Author : Cathie J. Martin
Publisher :
Page : pages
File Size : 28,51 MB
Release : 2012
Category :
ISBN : 9781139371988
Author : Gene M. Grossman
Publisher : MIT Press
Page : 400 pages
File Size : 32,53 MB
Release : 2001
Category : Business & Economics
ISBN : 9780262571678
An exploration of the role that special interest groups play in modern democratic politics.

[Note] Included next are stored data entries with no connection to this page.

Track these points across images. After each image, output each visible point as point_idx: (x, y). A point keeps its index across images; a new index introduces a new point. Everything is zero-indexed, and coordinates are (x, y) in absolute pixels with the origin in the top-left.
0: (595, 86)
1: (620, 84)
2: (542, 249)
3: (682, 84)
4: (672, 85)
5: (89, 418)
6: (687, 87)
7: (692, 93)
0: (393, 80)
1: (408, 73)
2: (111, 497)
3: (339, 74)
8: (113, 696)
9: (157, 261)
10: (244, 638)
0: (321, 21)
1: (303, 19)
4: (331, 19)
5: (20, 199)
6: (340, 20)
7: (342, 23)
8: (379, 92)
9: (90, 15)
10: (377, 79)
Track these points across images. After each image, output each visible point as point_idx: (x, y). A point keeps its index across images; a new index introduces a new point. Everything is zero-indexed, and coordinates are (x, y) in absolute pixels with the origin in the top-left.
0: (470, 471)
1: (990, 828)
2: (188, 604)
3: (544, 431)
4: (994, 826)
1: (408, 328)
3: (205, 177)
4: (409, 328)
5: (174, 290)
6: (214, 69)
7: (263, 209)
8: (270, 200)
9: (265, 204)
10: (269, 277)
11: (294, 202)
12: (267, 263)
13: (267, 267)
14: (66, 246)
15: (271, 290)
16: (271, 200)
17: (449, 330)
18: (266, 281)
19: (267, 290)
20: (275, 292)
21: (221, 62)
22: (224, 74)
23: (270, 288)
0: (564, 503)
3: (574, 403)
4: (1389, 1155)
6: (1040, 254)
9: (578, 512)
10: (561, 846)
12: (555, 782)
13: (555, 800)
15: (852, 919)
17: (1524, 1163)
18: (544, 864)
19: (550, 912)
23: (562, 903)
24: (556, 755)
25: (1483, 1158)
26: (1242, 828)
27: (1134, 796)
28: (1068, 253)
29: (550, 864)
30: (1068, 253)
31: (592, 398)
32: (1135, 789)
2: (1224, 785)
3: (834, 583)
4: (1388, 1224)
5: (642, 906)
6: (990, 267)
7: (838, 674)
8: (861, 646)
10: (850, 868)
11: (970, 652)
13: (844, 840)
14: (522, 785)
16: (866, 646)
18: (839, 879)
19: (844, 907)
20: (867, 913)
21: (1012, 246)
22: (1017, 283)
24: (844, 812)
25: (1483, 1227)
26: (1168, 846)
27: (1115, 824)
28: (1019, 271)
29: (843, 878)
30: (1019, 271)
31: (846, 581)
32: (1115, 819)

Author : Yann Moulier-Boutang
Publisher : Polity
Page : 258 pages
File Size : 23,98 MB
Release : 2011
Category : Business & Economics
ISBN : 0745647324
This book argues that we are undergoing a transition from industrial capitalism to a new form of capitalism - what the author calls & lsquo; cognitive capitalism & rsquo;
Author : Friedrich List
Publisher :
Page : 422 pages
File Size : 47,23 MB
Release : 1904
Category : Economics
ISBN :
Author : W. Russell Neuman
Publisher : University of Chicago Press
Page : 191 pages
File Size : 36,9 MB
Release : 2018-12-14
Category : Political Science
ISBN : 022616117X
Photo opportunities, ten-second sound bites, talking heads and celebrity anchors: so the world is explained daily to millions of Americans. The result, according to the experts, is an ignorant public, helpless targets of a one-way flow of carefully filtered and orchestrated communication. Common Knowledge shatters this pervasive myth. Reporting on a ground-breaking study, the authors reveal that our shared knowledge and evolving political beliefs are determined largely by how we actively reinterpret the images, fragments, and signals we find in the mass media. For their study, the authors analyzed coverage of 150 television and newspaper stories on five prominent issues—drugs, AIDS, South African apartheid, the Strategic Defense Initiative, and the stock market crash of October 1987. They tested audience responses of more than 1,600 people, and conducted in-depth interviews with a select sample. What emerges is a surprisingly complex picture of people actively and critically interpreting the news, making sense of even the most abstract issues in terms of their own lives, and finding political meaning in a sophisticated interplay of message, medium, and firsthand experience. At every turn, Common Knowledge refutes conventional wisdom. It shows that television is far more effective at raising the saliency of issues and promoting learning than is generally assumed; it also undermines the assumed causal connection between newspaper reading and higher levels of political knowledge. Finally, this book gives a deeply responsible and thoroughly fascinating account of how the news is conveyed to us, and how we in turn convey it to others, making meaning of at once so much and so little. For anyone who makes the news—or tries to make anything of it—Common Knowledge promises uncommon wisdom.